A wonderful essay as always and goes along with the thoughts I've been having about how to live in a responsible manner while having one foot in the present BAU paradigm and another in what obviously will be a very energy constrained and perhaps even ascetic future. Where does one go from here? Also an open question.

Bytesmiths said...

Is this really what Odum's "Maximum Power Principle" is about?

To me, it means that some balance of of sunken cost and current income must be struck. It would require infinite resources to achieve 100% efficiency, for example. No known photosynthesizing life form captures and stores more than 8% of the light falling on it — and most are only at a couple percent. This enables the plant to accumulate structure and to dissipate more energy, such as an acorn tree that produces perhaps a hundred thousand times as many acorns as are necessary for mere propagation.

So the MPP does not state that the optimal point occurs my grabbing as much as possible; it says there is always a trade-off between power and empower.

It appears to me that the "greed" that Cobb decries actually ignores the MPP, by optimizing for current income, whereas many indigenous traditional societies are much more successful in balancing investment with income.

Or perhaps I'm just missing something in the article...

Kurt Cobb said...

Thanks for the thoughtful comments.

I agree with EnonZ that there appear to be counterweights to the maximum power principle in society and the individual. Otherwise, our society would be the Hobbesian war of all against all.

And, there is an important distinction for most people between in-groups and out-groups as Joe points out. Out-groups simply don't rate as much assistance and cooperation from us and generally are regarded as competitors for resources.

I agree with stihlhead that once you understand this issue and have a desire to "live in a responsible manner" you are instantly divided in two. It is quite a juggling act, one which I put voice to in an old essay entitled Peak Oil Mind: Juggling Two Realities.

The MPP is tricky and I suggest that Bytesmiths check out the description given by the Encyclopedia of Earth.

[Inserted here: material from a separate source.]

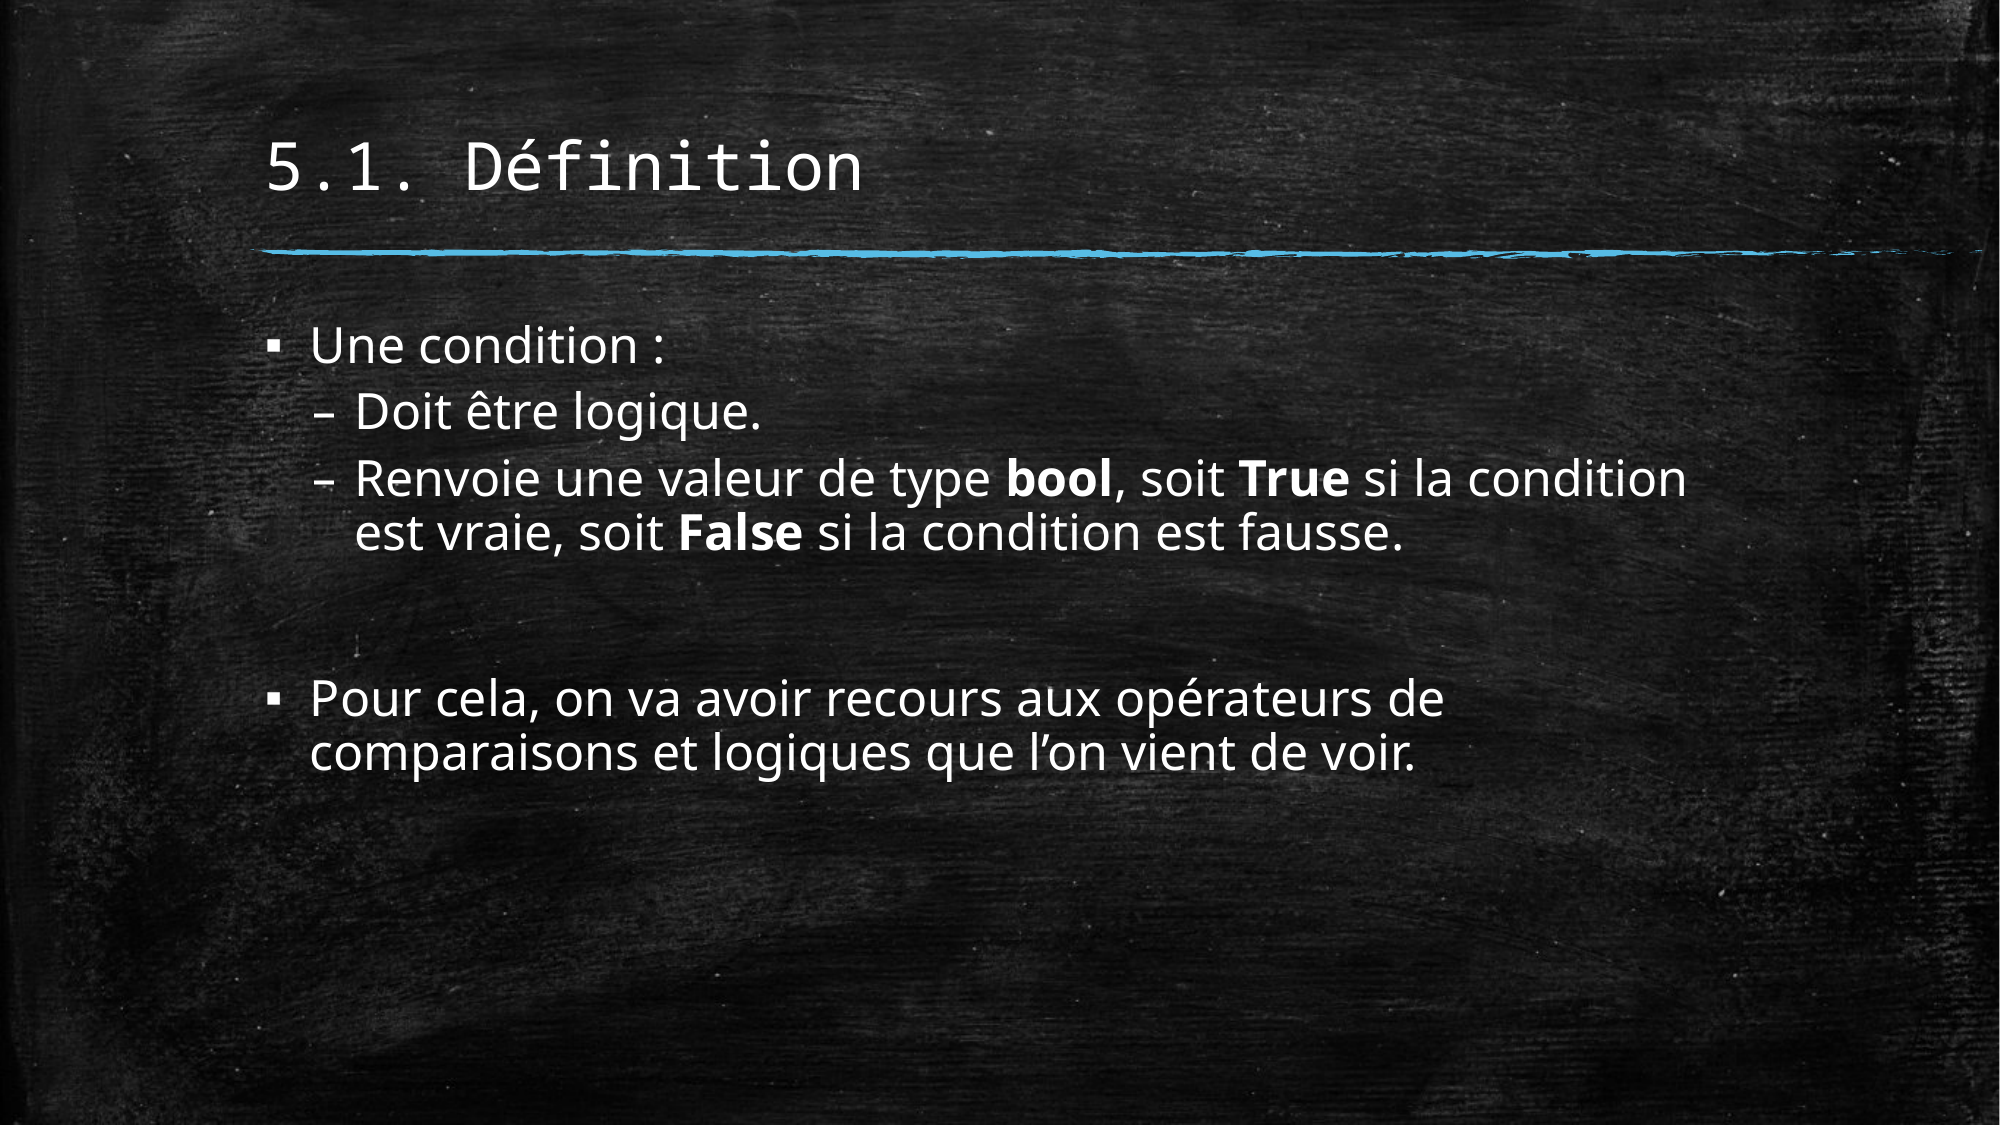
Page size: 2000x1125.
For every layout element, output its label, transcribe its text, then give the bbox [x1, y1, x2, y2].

I agree that it may be inadvisable to extract energy and resources at the maximum rate possible IF your aim is longevity. But if your aim is actually to maximize your current power, then this is a rational course.

The MPP does not state that a system will optimize its energy gain, only that it will seek to maximize energy gain within the constraints of the system. There is an optimal tradeoff between power and efficiency in any system, but there is no guarantee that any particular organism within the system will reach and maintain that optimal tradeoff.